Assam Petro-Chemicals Limited
- Company type: Public
- Traded as: BSE: 506267
- Industry: Chemicals
- Founded: 1971; 55 years ago
- Headquarters: Namrup, Assam, India
- Key people: Bikul Ch.Deka (Chairman) Hemanta Gogoi (Vice-Chairman) Rajnesh Gogoi (Managing Director)
- Products: Industrial chemicals
- Owner: Government of Assam (36.41%); Oil India Limited (48.71%); Assam Industrial Development Corporation (11.53%);
- Website: assampetrochemicals.co.in

= Assam Petro-Chemicals =

Semi-governmental Indian company

Assam Petro-Chemicals Limited is a PSU which is owned by Oil India Limited and Government of Assam. It is the largest producer of Methanol and Formaldehyde in India with production capacity of 600TPD Methanol and 325TPD Formaldehyde. The company was incorporated in 1971 and by 1976 had started production at their small methanol plant located at Namrup along with formaldehyde and a few urea-formaldehyde resins like urea-formaldehyde glue and urea-formaldehyde moulding powder. Post expansion in 1989 and 1998, the company expanded the methanol plant to the capacity of 100TPD (tonnes per day) and formaldehyde plant to 100TPD. The company announced in September 2017 that it would invest and expand to produce 500TPD methanol and 200TPD formalin and become the largest producer of methanol in India. The required feedstock for these plants are natural gas, urea and carbon dioxide. Natural gas, supplied by Oil India Ltd, is used as feedstock for methanol production. Urea and carbon dioxide are supplied by BVFCL Fertilizer Plant.

==Methanol production==
The company is among the top five producers of methanol in India; the other four being Gujarat Narmada Valley Fertilisers & Chemicals, Deepak Fertilisers and Petrochemicals Corporation Limited, Rashtriya Chemicals & Fertilizers and National Fertilizers Limited.

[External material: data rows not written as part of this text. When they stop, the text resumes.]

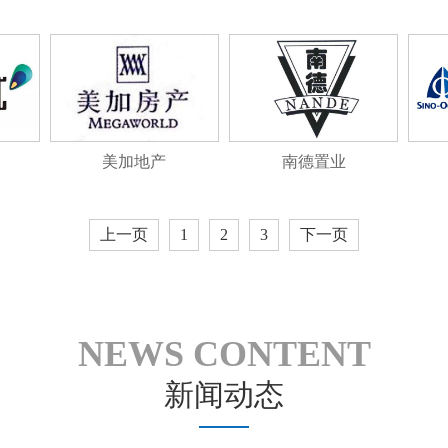
美加地产
南德置业
上一页
1
2
3
下一页
NEWS CONTENT
新闻动态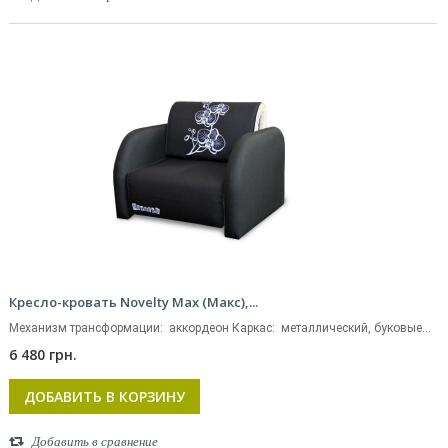
Кресло-кровать Novelty Max (Макс),...
Механизм трансформации: аккордеон Каркас: металлический, буковые...
6 480 грн.
ДОБАВИТЬ В КОРЗИНУ
Добавить в сравнение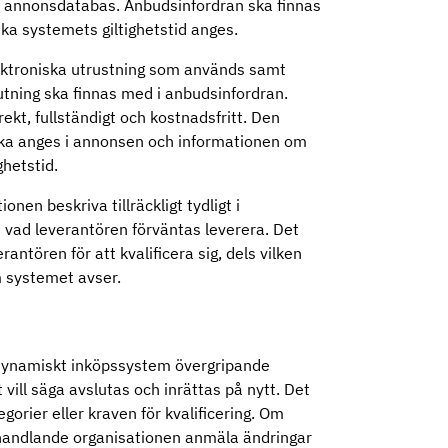
d annonsdatabas. Anbudsinfordran ska finnas
 ska systemets giltighetstid anges.
ektroniska utrustning som används samt
utning ska finnas med i anbudsinfordran.
t, fullständigt och kostnadsfritt. Den
 ska anges i annonsen och informationen om
ghetstid.
en beskriva tillräckligt tydligt i
vad leverantören förväntas leverera. Det
rantören för att kvalificera sig, dels vilken
om systemet avser.
 dynamiskt inköpssystem övergripande
ill säga avslutas och inrättas på nytt. Det
gorier eller kraven för kvalificering. Om
phandlande organisationen anmäla ändringar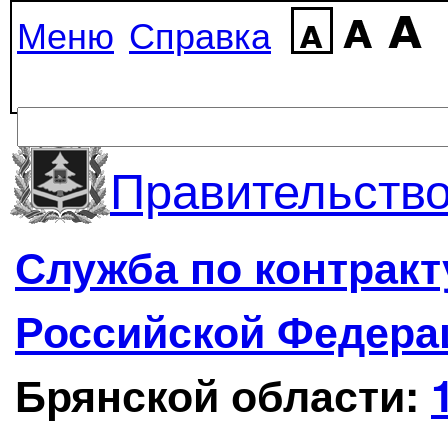
Меню
Справка
Правительство
Служба по контрак
Российской Федера
Брянской области: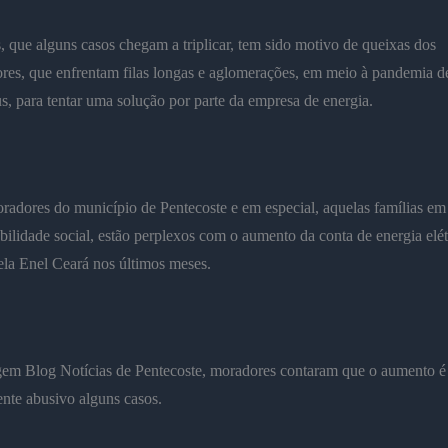
, que alguns casos chegam a triplicar, tem sido motivo de queixas dos
es, que enfrentam filas longas e aglomerações, em meio à pandemia d
s, para tentar uma solução por parte da empresa de energia.
adores do município de Pentecoste e em especial, aquelas famílias em
bilidade social, estão perplexos com o aumento da conta de energia elét
la Enel Ceará nos últimos meses.
gem Blog Notícias de Pentecoste, moradores contaram que o aumento é
nte abusivo alguns casos.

In October 2018, the company started a pilot project to use methanol as cooking gas in place of conventional liquefied petroleum gas (LPG). The company was the first in India to offer methanol as an alternative to traditional cooking fuel. At the launch, the canisters, weighing 1.2 kg each, were priced at ₹32 each. Eighteen such canisters of methanol were equivalent to one LPG cylinder which is used for domestic cooking in India. The project was launched in support of NITI Aayog under their concept of "methanol economy" to reduce the cost of importing LPG.